Basically if you back a kickstarter you're taking a risk. This kickstarter has enabled an amazing game to be built, and lots of people will get a huge amount of fun out of it; as far as I'm concerned, my money's well spent.

Comment Re:$4649 as configured? (Score 1) 138

I have an 8 core i7 on my home-brewed home machine, and I have to say this: neither the Windows nor the Linux scheduler efficiently load balances across eight cores, and furthermore writing my own custom software which efficiently load balances across eight cores isn't easy.

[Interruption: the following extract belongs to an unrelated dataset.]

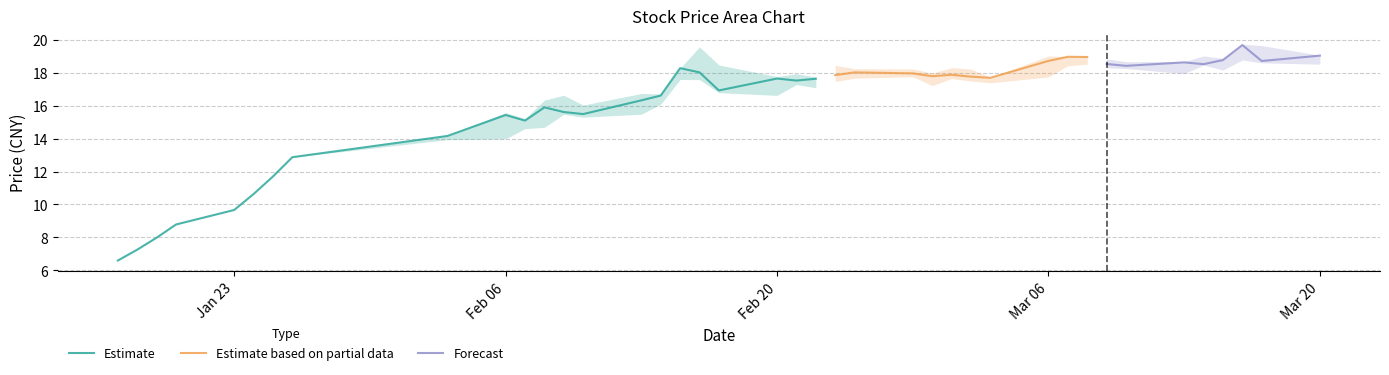

Reading left to right, list all the values displayed in this chart.

close: 2017-01-17=6.6	2017-01-18=7.3	2017-01-19=8.0	2017-01-20=8.8	2017-01-23=9.7	2017-01-24=10.6	2017-01-25=11.7	2017-01-26=12.9	2017-02-03=14.2	2017-02-06=15.4	2017-02-07=15.1	2017-02-08=15.9	2017-02-09=15.6	2017-02-10=15.5	2017-02-13=16.3	2017-02-14=16.6	2017-02-15=18.3	2017-02-16=18.0	2017-02-17=16.9	2017-02-20=17.6	2017-02-21=17.5	2017-02-22=17.6	2017-02-23=17.8	2017-02-24=18.0	2017-02-27=17.9	2017-02-28=17.8	2017-03-01=17.9	2017-03-02=17.7	2017-03-03=17.7	2017-03-06=18.7	2017-03-07=19.0	2017-03-08=18.9	2017-03-09=18.5	2017-03-10=18.4	2017-03-13=18.6	2017-03-14=18.5	2017-03-15=18.8	2017-03-16=19.7	2017-03-17=18.7	2017-03-20=19.0
high: 2017-01-17=6.6	2017-01-18=7.3	2017-01-19=8.0	2017-01-20=8.8	2017-01-23=9.7	2017-01-24=10.6	2017-01-25=11.7	2017-01-26=12.9	2017-02-03=14.2	2017-02-06=15.6	2017-02-07=15.2	2017-02-08=16.3	2017-02-09=16.6	2017-02-10=16.0	2017-02-13=16.7	2017-02-14=16.7	2017-02-15=18.3	2017-02-16=19.6	2017-02-17=18.5	2017-02-20=17.8	2017-02-21=17.9	2017-02-22=17.7	2017-02-23=18.4	2017-02-24=18.2	2017-02-27=18.2	2017-02-28=18.0	2017-03-01=18.3	2017-03-02=18.2	2017-03-03=17.7	2017-03-06=19.0	2017-03-07=19.0	2017-03-08=19.0	2017-03-09=18.8	2017-03-10=18.7	2017-03-13=18.7	2017-03-14=19.0	2017-03-15=18.9	2017-03-16=19.7	2017-03-17=19.6	2017-03-20=19.0
low: 2017-01-17=6.6	2017-01-18=7.3	2017-01-19=8.0	2017-01-20=8.8	2017-01-23=9.7	2017-01-24=10.6	2017-01-25=11.7	2017-01-26=12.9	2017-02-03=13.9	2017-02-06=14.0	2017-02-07=14.6	2017-02-08=14.7	2017-02-09=15.5	2017-02-10=15.3	2017-02-13=15.5	2017-02-14=16.1	2017-02-15=17.6	2017-02-16=17.6	2017-02-17=16.8	2017-02-20=16.6	2017-02-21=17.3	2017-02-22=17.1	2017-02-23=17.5	2017-02-24=17.7	2017-02-27=17.7	2017-02-28=17.2	2017-03-01=17.6	2017-03-02=17.5	2017-03-03=17.4	2017-03-06=17.7	2017-03-07=18.4	2017-03-08=18.5	2017-03-09=18.3	2017-03-10=18.2	2017-03-13=17.9	2017-03-14=18.5	2017-03-15=18.2	2017-03-16=18.8	2017-03-17=18.6	2017-03-20=18.5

I can load up all eight cores, sure, by spawning huge numbers of threads, and have computations complete faster than they would on a single core - but of the order of three times faster, not of the order or eight times faster. Spawning just eight threads just causes them to run in series on one core, taking longer than one thread, which kind of spoils the point.

So, even for your fantasy gaming rig, with present-generation operating systems you're not going to get a useful return on your investment from the extra cores. Sorry.